• Plans to tackle “regressive” consumption tax
• More firms may outsource compliance
• Policy credibility at stake
Japan’s consumption tax, introduced in 1989 as a levy on the supply of goods and services, is similar to the European value-added tax (VAT). Initially 3%, the rate was increased to the current 5% in 1995.
Although politically sensitive due to the burden it places on consumers, the tax is an important source of revenue for the Japanese government. It accounts for 20% to 25% of the total tax raised, which is greater than the contribution from corporation tax.
Discussions on consumption tax reform have been ongoing for several years, and in preparation for the recently confirmed rate increase, two changes were made in 2012.
First, the definition of “consumption taxpayers” (i.e. entities obliged to report their consumption tax liability to the tax authorities) was widened.
Next, rules concerning the computation of consumption tax liability amounts were amended.
Both changes were enacted in response to criticism that certain exemptions and deductions effectively allowed businesses to keep some of the consumption tax paid by their customers, rather than pass it on to the government.
The much-debated consumption tax hike that was confirmed in October by Prime Minister Shinzo Abe is scheduled to be introduced in two stages.
From 1 April, the rate will rise to 8%, and then on 1 October 2015, the rate is expected to increase to 10%. A decision on whether to proceed with the 2015 increase will be made after an assessment on the prevailing economic conditions.
The 8% rate will apply to all transactions from 1 April, unless certain transitional measures apply, in which case the current 5% rate will persist for specific transactions.
The consumption tax hike is part of a policy response to Japan’s ballooning public debt; the government debt now exceeds ¥1 quadrillion (nearly £6trn).
The increase in government borrowing is in large part due to the well-documented need to finance Japan’s mounting social security liabilities.
As the birth rate remains low, the number of working-age people is set to be fewer, and thus the expected revenue from individual income taxes will surely decline. Raising the consumption tax is one way to help fill the gap, as the tax is borne across all age groups.
From a bureaucrat’s perspective, the consumption tax is also a more stable source of revenue than income tax, as it is arguably less sensitive to the ebb and flow of economic conditions.
The government though must balance consumers’ wishes to keep taxes low with the need to retain the trust of the international financial world.
There are concerns that any erosion of confidence in Japan’s ability to manage its debt levels could cause government bond prices to fall and interest rates to rise.
In such a scenario, the increased cost of servicing debt could push borrowing requirements ever higher. To avoid such a vicious cycle, there was seemingly a rising sense that increasing the consumption tax rate was unavoidable.
In spite of the potential treasury benefits, support for a rate hike has understandably been more muted among consumers. A frequently voiced criticism is that consumption tax is a “regressive” tax—uniformly applied regardless of ability to pay, such that the burden is felt more acutely by lower income groups.
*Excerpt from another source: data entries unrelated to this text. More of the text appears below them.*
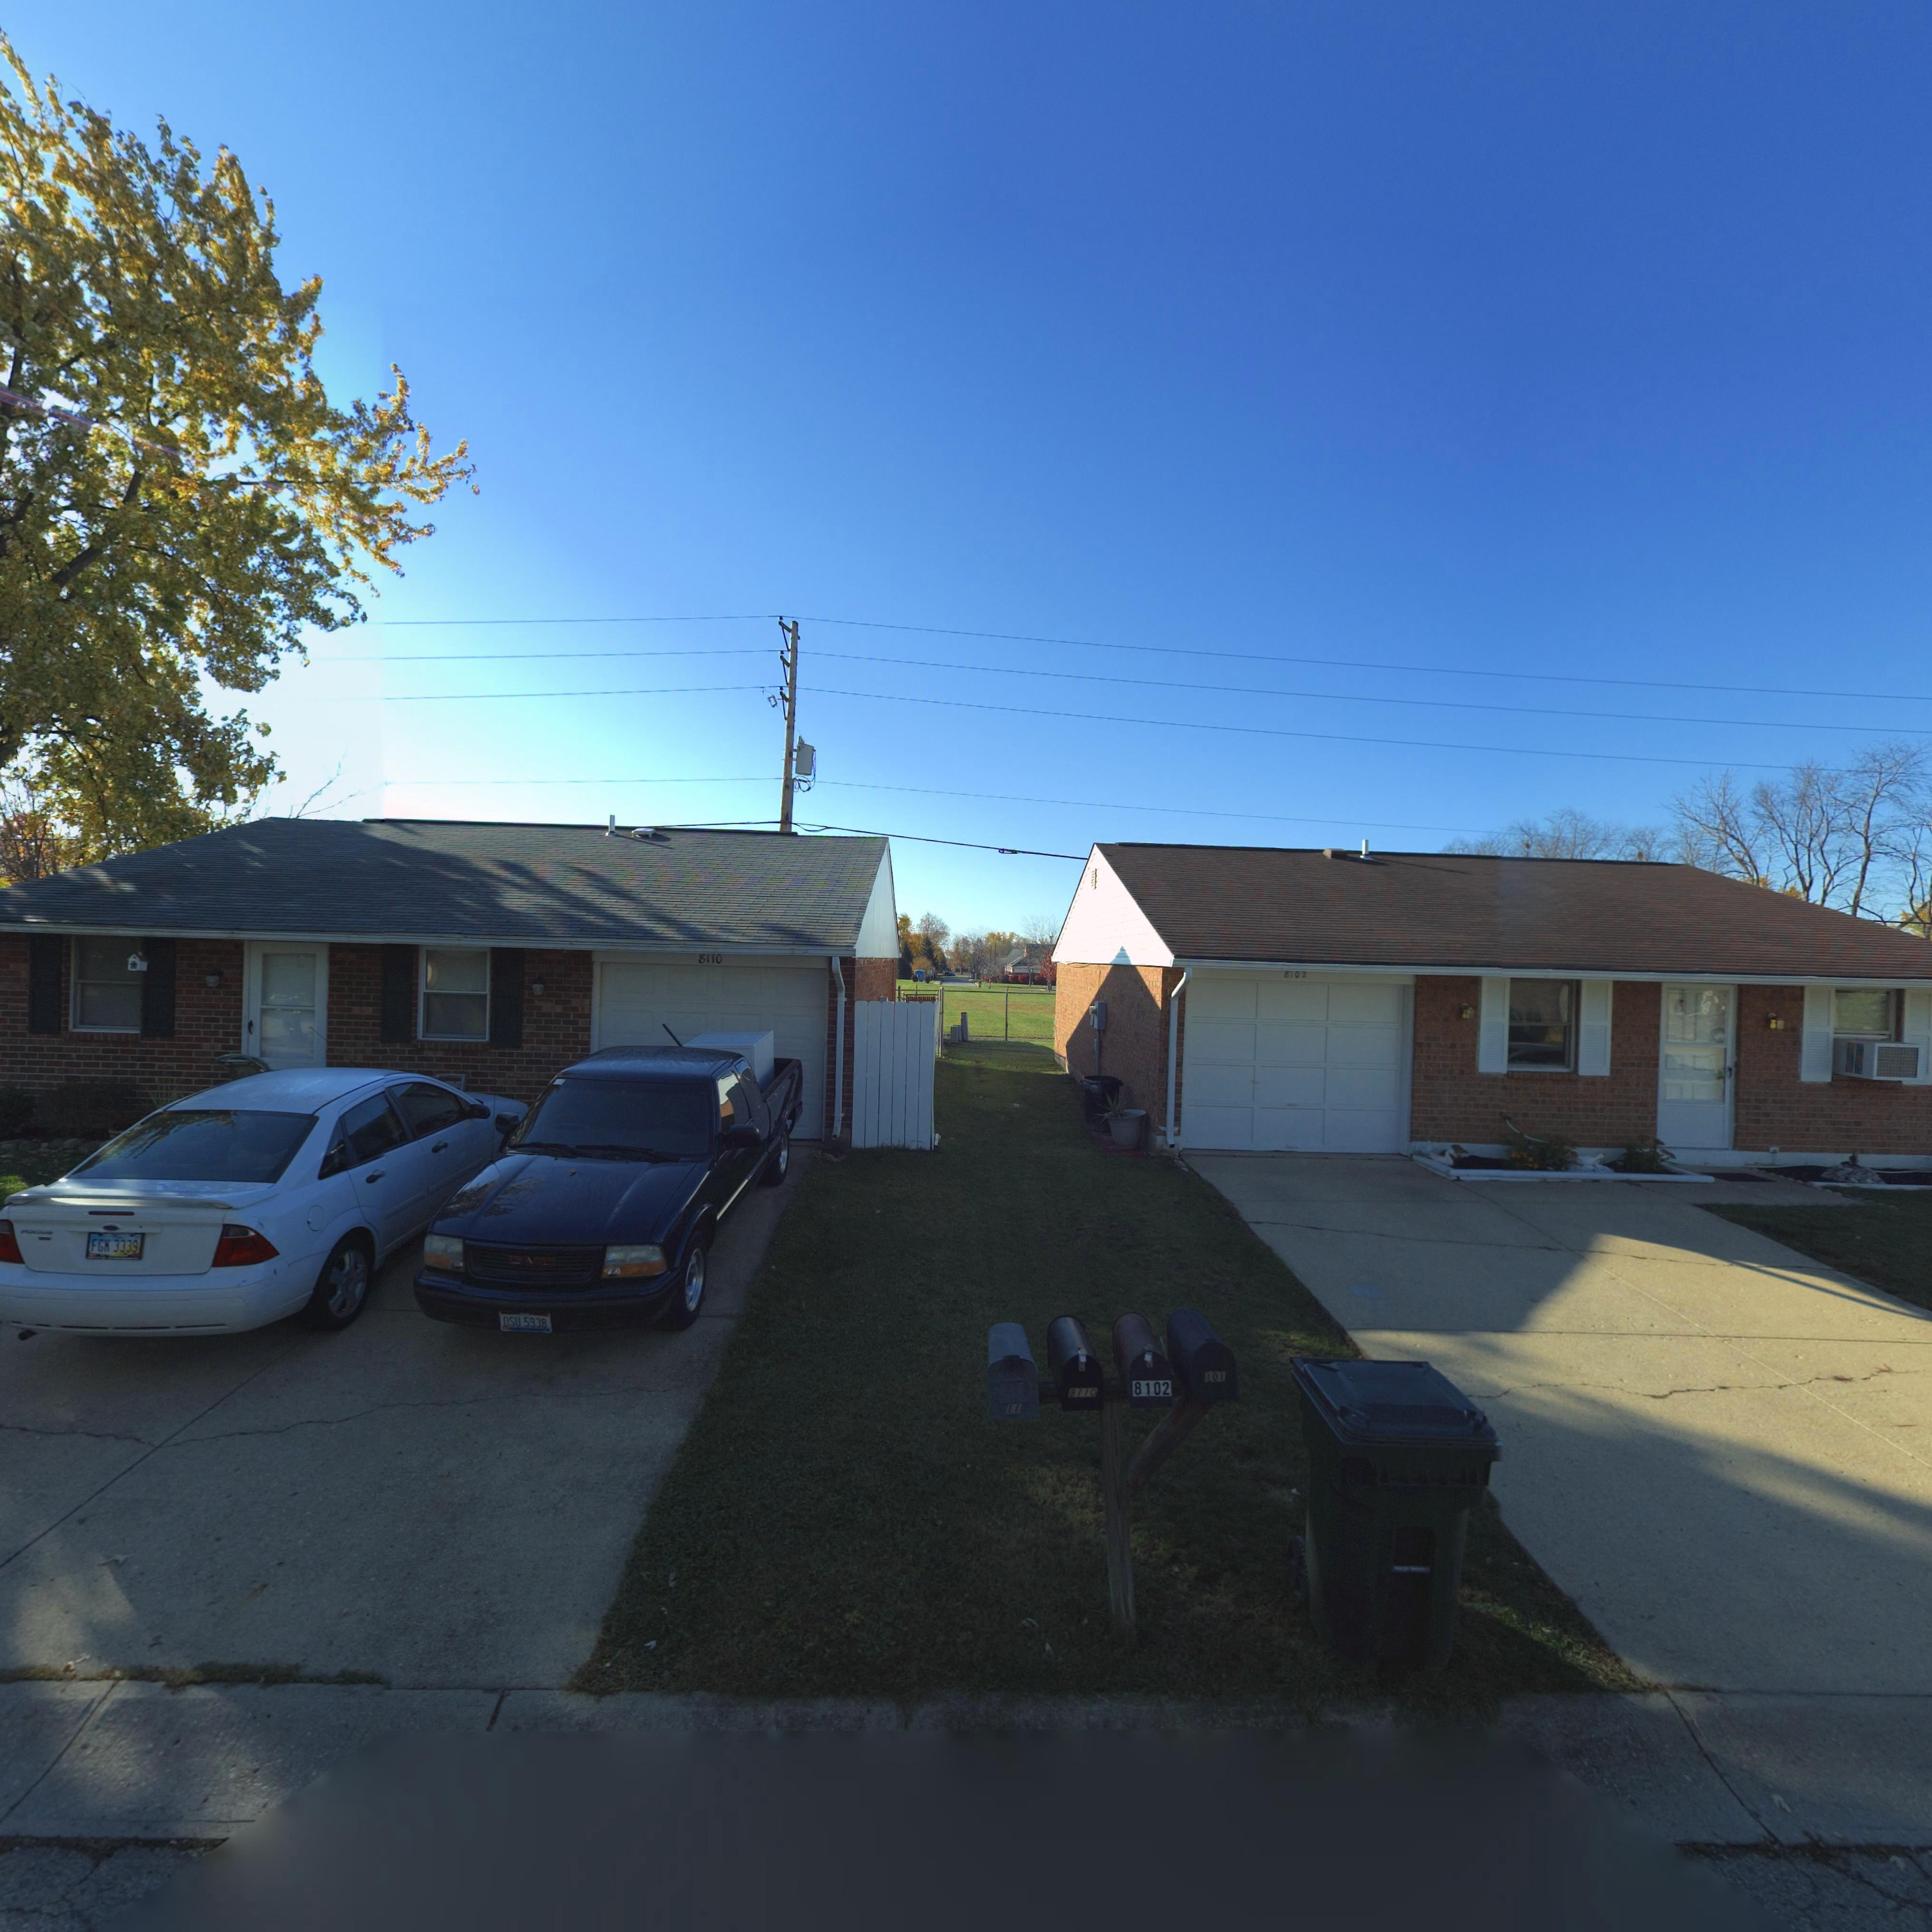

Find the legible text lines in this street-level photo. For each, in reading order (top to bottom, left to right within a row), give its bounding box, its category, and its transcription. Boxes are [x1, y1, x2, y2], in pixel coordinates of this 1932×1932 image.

[697, 953, 724, 965] StreetNumber: 8110
[1283, 970, 1308, 980] StreetNumber: 8102
[1205, 1371, 1226, 1383] StreetNumber: 101
[1068, 1388, 1097, 1398] StreetNumber: 8110
[1133, 1380, 1171, 1397] StreetNumber: 8102
[1006, 1403, 1021, 1414] StreetNumber: 11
In response to this, the recently announced 2014 tax reform proposals indicate that the government will consider introducing a system of multiple consumption tax rates to mitigate the impact of the rate hike.
Details are still undecided, but the expectation is that the consumption tax rate on basic necessities such as food and certain household items will be reduced. However, such a system is unlikely to be introduced before the increase to 10% in October 2015.
Although likely to be welcomed by consumers, the introduction of multiple rates would make the consumption tax system more complicated and harder to administer, particularly for small and medium-sized businesses.
As complexity of the system increases, firms will need to review their business processes and their financial systems’ capability to deal with the changes.
For large organisations, this may entail a review of existing enterprise resource planning systems (e.g. SAP, Oracle), and a decision on whether to customise with additional functionality or integrate with a “bolt-on” application that specifically deals with consumption tax requirements.
For smaller firms that lack the resources to properly evaluate and deal with the changes, the new rules may shape a decision on whether to begin outsourcing bookkeeping and tax compliance functions.
As finance departments are increasingly being asked to contribute more to their organisations using fewer resources, the challenge of understanding and evaluating options in regards to consumption tax changes is something that will need to be budgeted for, in terms of management time as well as money.
Even for those businesses for which consumption tax is a cost that is exclusively borne by customers, it will still be necessary to manage the cost of administering the increasingly complex tax system and ensuring the availability of appropriate data for compliance purposes.
Careful planning will therefore be required to ensure that, as future changes to consumption tax laws are clarified, businesses are prepared and able to efficiently meet their tax compliance obligations.